The sixth accused, a minor, has not been identified, and will be charged separately after a bone-density test is done to ascertain whether he can be tried as an adult.

The powerful evidence presented by the police in court included statements from the unidentified student.

The victim made her statements in New Delhi at the Safdarjung Hospital in-between three surgeries where doctors desperately tried to prevent infection from spreading through her body after they had to remove most of her intestines, which were allegedly torn out by the accused during the sexual assault on December 16.

A police source also said that she had fought back during the rape and bitten three of the attackers.

The bite marks are reportedly included in the dossier of evidence.

Thousands of Indians have taken to the streets in marches and vigils to protest against the treatment of women in the country. Only one in four cases of rape reported last year resulted in a conviction, according to government statistics.

Women's rights activists hope that the rape and murder of the physiotherapy student will lead to reforms in India's dysfunctional criminal-justice system.

Police yesterday presented a 1,000-page document at the magistrate's court, which lays out the evidence collected, and includes charges for murder, gang-rape, kidnapping, unnatural offences, destruction of evidence, and criminal conspiracy.

As the evidence was presented behind closed doors, protesters banged on the courtroom doors demanding the details be made public. But the police sought permission yesterday to keep the details of the document confidential to protect the identity of the victim.

Police sources have also said that the accused admitted to torturing, raping and violating the student with a metal bar "to teach her a lesson".

The trial will formally begin tomorrow in a fast-track court, but lawyers of the Saket Bar Association said they would not take up the case of the accused.

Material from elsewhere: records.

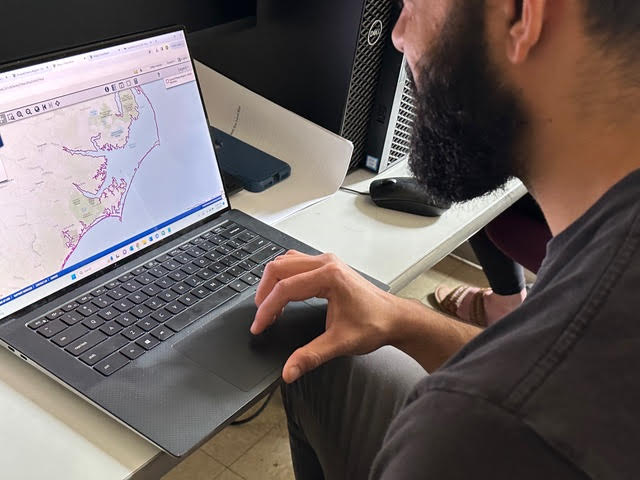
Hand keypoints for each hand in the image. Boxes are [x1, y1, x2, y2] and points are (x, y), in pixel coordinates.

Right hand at [252, 250, 398, 382]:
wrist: (395, 318)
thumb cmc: (375, 324)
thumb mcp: (340, 343)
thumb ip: (310, 356)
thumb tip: (289, 370)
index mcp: (329, 276)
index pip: (285, 288)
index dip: (267, 309)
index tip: (259, 326)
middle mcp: (327, 263)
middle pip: (280, 268)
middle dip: (264, 292)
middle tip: (260, 316)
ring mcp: (327, 262)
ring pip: (286, 262)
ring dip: (272, 282)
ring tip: (267, 306)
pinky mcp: (328, 267)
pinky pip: (296, 264)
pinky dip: (283, 278)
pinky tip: (283, 295)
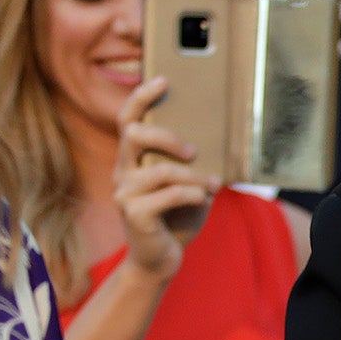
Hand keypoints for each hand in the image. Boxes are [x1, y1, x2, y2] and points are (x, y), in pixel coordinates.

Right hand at [114, 77, 219, 281]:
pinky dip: (193, 194)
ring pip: (161, 170)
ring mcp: (124, 193)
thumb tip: (218, 141)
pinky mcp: (133, 214)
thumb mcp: (187, 185)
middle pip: (134, 134)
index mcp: (132, 160)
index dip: (140, 97)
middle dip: (167, 136)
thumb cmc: (176, 217)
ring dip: (194, 176)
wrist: (160, 260)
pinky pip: (169, 195)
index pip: (127, 120)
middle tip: (193, 150)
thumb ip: (192, 164)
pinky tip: (204, 199)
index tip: (161, 79)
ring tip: (213, 184)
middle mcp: (122, 172)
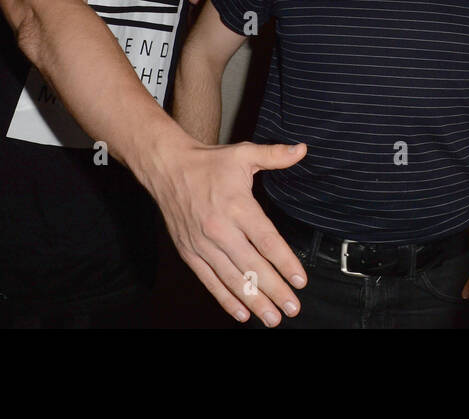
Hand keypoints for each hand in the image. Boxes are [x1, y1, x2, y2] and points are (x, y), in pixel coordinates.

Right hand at [147, 136, 308, 326]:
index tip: (300, 280)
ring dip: (254, 301)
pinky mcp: (190, 253)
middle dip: (275, 290)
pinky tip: (243, 313)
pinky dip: (226, 298)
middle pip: (252, 266)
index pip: (267, 240)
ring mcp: (203, 244)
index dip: (285, 262)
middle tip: (293, 308)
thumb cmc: (209, 162)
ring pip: (232, 279)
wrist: (166, 168)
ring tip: (273, 318)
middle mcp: (220, 229)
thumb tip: (302, 150)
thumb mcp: (243, 153)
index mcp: (237, 206)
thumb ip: (275, 155)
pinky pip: (210, 281)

"We are not going to represent them on humanitarian grounds," Arun Rathee, vice president of the Saket Bar Association said. "We are appealing to other Bar associations as well to not take up the case."

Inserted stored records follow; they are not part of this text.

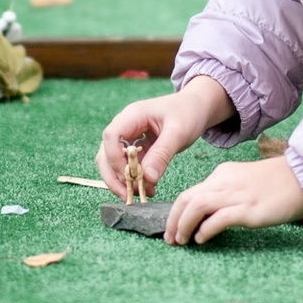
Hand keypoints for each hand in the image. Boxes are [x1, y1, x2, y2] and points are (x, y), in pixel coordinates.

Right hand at [96, 75, 234, 200]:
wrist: (197, 107)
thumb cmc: (188, 112)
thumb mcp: (178, 132)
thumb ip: (162, 154)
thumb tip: (148, 179)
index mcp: (132, 115)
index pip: (111, 137)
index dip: (115, 159)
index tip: (130, 177)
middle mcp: (125, 126)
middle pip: (106, 153)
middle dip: (114, 177)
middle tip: (129, 195)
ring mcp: (129, 137)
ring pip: (113, 162)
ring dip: (123, 181)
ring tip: (142, 194)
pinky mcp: (136, 147)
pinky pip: (128, 165)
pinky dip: (134, 179)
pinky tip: (149, 188)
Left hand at [164, 155, 302, 244]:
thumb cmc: (278, 183)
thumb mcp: (244, 182)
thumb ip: (225, 194)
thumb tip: (207, 216)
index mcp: (222, 174)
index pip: (190, 192)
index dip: (176, 213)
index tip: (173, 228)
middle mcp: (225, 182)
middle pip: (186, 198)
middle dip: (173, 221)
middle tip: (170, 240)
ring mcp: (237, 195)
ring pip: (197, 206)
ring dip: (184, 226)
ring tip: (182, 242)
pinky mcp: (250, 209)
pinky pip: (218, 218)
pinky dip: (205, 230)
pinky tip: (202, 240)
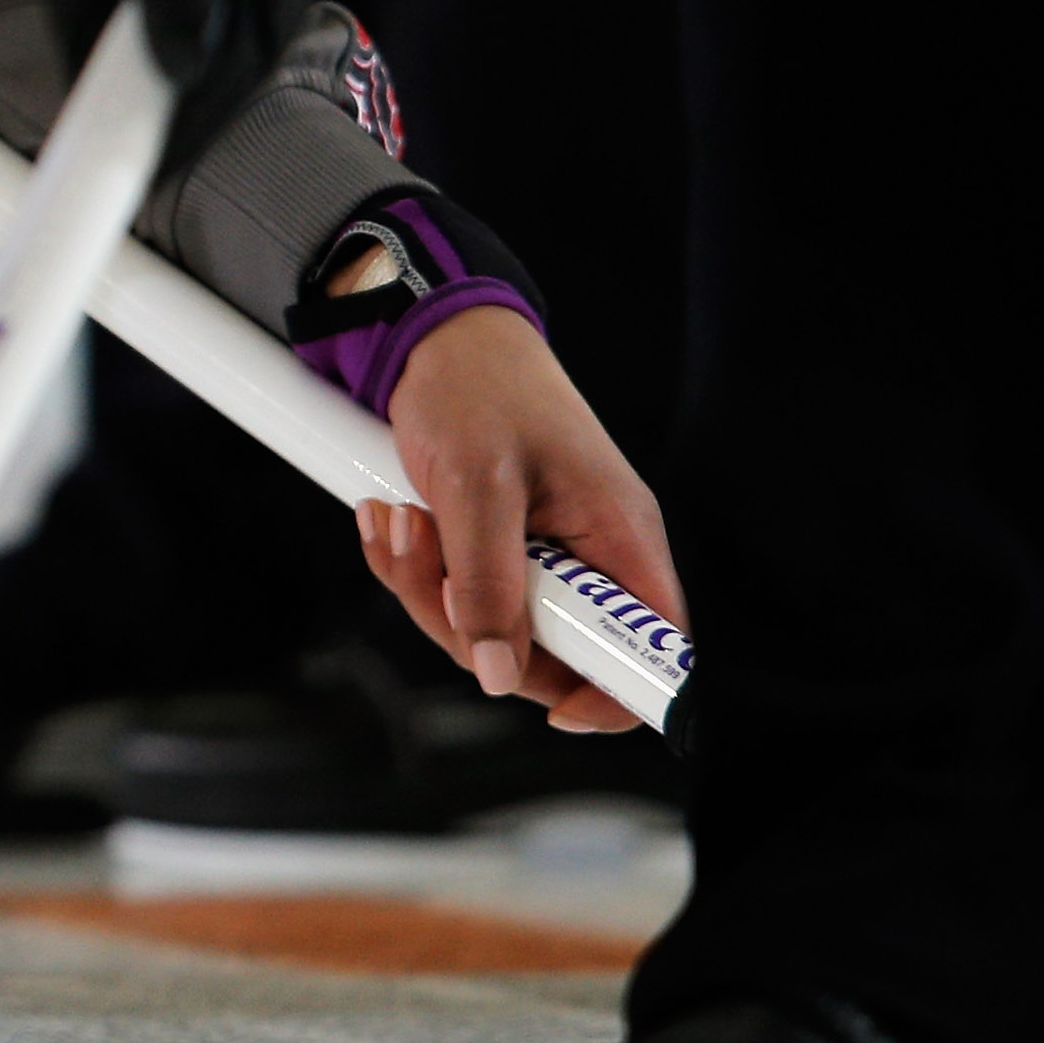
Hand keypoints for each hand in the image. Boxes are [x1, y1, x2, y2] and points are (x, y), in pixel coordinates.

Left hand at [361, 304, 685, 734]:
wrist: (433, 334)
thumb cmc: (476, 386)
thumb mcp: (478, 484)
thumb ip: (488, 582)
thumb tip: (500, 673)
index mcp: (619, 538)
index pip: (654, 650)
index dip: (612, 694)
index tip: (549, 708)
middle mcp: (588, 555)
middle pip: (549, 653)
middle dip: (471, 625)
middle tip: (426, 564)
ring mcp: (538, 553)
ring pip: (487, 627)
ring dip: (425, 586)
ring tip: (398, 522)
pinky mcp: (490, 545)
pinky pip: (454, 593)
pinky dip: (412, 567)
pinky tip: (389, 519)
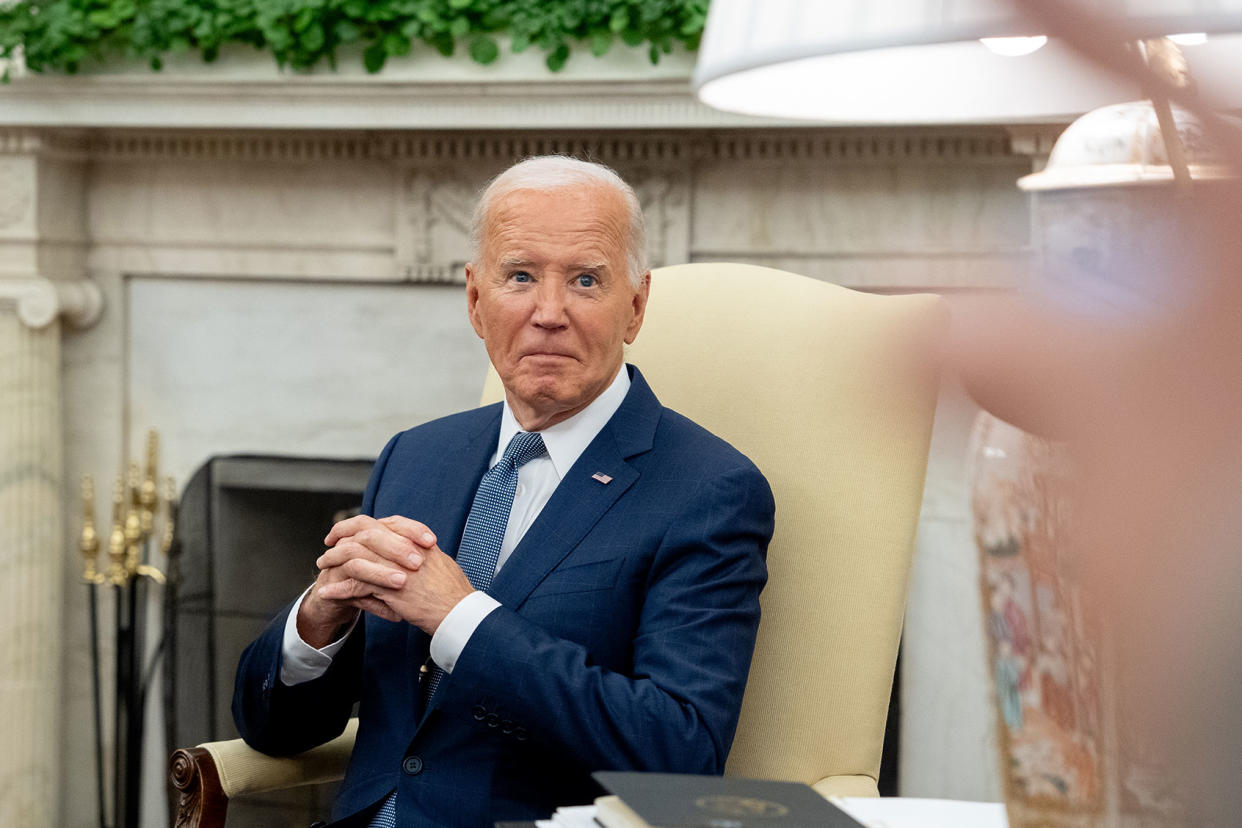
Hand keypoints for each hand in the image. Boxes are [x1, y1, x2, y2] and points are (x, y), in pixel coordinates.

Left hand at [314, 515, 475, 634]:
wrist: (459, 612)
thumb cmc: (453, 591)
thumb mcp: (439, 561)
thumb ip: (421, 551)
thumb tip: (412, 548)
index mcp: (416, 540)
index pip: (383, 522)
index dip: (362, 524)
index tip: (348, 530)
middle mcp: (405, 549)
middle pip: (364, 531)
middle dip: (342, 533)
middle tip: (328, 542)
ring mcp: (396, 567)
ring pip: (355, 555)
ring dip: (334, 559)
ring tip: (322, 565)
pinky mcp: (389, 589)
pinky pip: (356, 585)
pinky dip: (339, 588)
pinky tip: (327, 591)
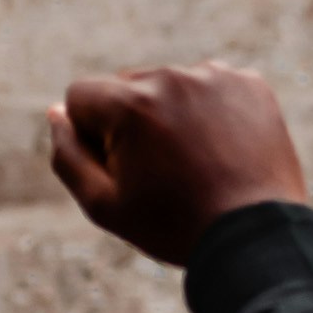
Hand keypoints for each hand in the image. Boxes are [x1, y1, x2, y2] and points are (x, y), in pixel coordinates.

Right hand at [48, 62, 308, 266]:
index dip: (91, 135)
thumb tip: (56, 112)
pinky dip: (212, 112)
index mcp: (131, 103)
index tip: (121, 167)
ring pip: (172, 87)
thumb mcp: (103, 205)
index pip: (81, 95)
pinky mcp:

Mr Rathee said the accused can access a lawyer through legal aid centres in the city.

The verdict could be made in a month.

"We do not want to prolong the case. The nature of violence the brutality with which it was committed had made this the rarest of rare cases. I cannot say I have seen anything like this before," said Mr Rathee.

The men have also been accused of destroying evidence by burning the clothes of the victims and washing the bus.

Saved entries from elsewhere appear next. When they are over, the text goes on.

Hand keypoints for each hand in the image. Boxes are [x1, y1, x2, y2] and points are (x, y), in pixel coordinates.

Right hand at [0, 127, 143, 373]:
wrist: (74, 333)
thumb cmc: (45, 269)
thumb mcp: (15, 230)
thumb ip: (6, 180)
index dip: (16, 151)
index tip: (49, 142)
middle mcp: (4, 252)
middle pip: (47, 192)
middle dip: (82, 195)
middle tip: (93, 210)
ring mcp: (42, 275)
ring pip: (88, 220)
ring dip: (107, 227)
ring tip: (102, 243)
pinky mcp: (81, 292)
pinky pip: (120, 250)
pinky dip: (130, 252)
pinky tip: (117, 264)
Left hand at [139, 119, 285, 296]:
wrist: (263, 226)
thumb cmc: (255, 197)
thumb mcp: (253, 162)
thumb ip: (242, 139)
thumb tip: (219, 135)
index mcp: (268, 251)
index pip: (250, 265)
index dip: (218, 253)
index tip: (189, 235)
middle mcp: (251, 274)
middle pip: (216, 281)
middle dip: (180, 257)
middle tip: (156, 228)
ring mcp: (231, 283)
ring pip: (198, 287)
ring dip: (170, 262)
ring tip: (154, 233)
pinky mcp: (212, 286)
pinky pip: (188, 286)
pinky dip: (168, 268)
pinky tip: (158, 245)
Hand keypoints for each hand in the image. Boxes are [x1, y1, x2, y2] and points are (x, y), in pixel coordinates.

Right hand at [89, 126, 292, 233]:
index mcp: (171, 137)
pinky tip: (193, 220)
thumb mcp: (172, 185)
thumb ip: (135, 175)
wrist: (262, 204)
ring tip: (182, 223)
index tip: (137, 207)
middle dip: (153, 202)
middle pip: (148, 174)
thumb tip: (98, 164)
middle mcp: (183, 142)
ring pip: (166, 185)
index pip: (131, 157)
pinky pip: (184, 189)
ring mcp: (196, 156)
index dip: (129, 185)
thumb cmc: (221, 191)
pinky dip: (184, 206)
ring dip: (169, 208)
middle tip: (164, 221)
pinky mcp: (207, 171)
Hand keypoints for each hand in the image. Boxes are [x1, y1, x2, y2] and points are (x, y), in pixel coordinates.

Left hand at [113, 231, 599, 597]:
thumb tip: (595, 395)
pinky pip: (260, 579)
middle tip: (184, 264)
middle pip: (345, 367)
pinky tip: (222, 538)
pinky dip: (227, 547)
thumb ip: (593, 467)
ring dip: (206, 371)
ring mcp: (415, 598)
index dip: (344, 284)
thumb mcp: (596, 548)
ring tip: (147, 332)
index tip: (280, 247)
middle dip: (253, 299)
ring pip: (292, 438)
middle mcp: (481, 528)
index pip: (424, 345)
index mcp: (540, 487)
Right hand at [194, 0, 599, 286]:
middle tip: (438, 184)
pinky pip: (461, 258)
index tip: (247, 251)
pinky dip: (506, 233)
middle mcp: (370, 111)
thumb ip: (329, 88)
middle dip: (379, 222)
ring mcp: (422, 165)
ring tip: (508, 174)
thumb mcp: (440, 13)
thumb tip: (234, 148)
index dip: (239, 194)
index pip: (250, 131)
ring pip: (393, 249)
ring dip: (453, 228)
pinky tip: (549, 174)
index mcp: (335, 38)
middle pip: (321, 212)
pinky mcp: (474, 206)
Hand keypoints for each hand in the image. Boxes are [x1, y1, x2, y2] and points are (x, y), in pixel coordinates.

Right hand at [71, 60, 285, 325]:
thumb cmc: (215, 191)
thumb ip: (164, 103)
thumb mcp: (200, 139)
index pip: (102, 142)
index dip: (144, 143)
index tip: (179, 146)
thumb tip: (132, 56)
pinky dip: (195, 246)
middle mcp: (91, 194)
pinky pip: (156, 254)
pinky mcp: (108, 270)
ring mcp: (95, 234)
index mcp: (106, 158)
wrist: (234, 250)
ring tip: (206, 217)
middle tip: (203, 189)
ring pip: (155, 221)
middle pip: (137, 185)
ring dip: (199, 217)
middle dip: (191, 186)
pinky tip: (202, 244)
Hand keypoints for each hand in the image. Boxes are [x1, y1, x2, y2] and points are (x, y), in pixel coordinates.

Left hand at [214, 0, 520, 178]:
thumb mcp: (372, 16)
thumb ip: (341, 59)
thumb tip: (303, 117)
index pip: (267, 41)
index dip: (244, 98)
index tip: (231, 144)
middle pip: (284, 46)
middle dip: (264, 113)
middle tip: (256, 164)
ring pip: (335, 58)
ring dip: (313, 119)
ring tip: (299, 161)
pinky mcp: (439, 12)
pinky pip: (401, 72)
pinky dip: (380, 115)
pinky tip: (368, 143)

Other details that have emerged include an attempt by the bus driver to run over the student after being thrown off the bus. The victim's friend is said to have pulled her out of the way as the bus attempted to speed over them.

Some of the key witnesses will include the doctors that treated the victim in New Delhi and Singapore, where she was flown to for treatment, before succumbing to her injuries on December 29, thirteen days after she was first brought to the emergency ward of the Safdarjung Hospital.

On Wednesday, Altamas Kabir, the chief justice of India inaugurated a fast-track court in the same courthouse. On the same day, a chemist was held for allegedly trying to blow up the homes of one of the accused in New Delhi.

"Why is there such a low conviction rate in India? Please judges, wake up!" read one banner held by a protester outside the court yesterday.

A group of men also gathered around to protest in silence, holding up a sign: "When will you stop giving rapists tickets?" pointing to a recent report by the Association for Democratic Reforms, a non-profit group that advocates greater political transparency, that published information following the sexual assault in Delhi about politicians facing criminal charges, including charges of violence against women.

Authorities have charged at least six legislators of India's state legislatures with rape and 36 other local politicians for crimes against women, including sexual abuse and assault. Two members of India's parliament have also been charged with sexual abuse, the report said.

India's Supreme Court will hear a petition starting on Tuesday that will seek to bar politicians with pending criminal charges from contesting elections at all levels, from village councils to national elections.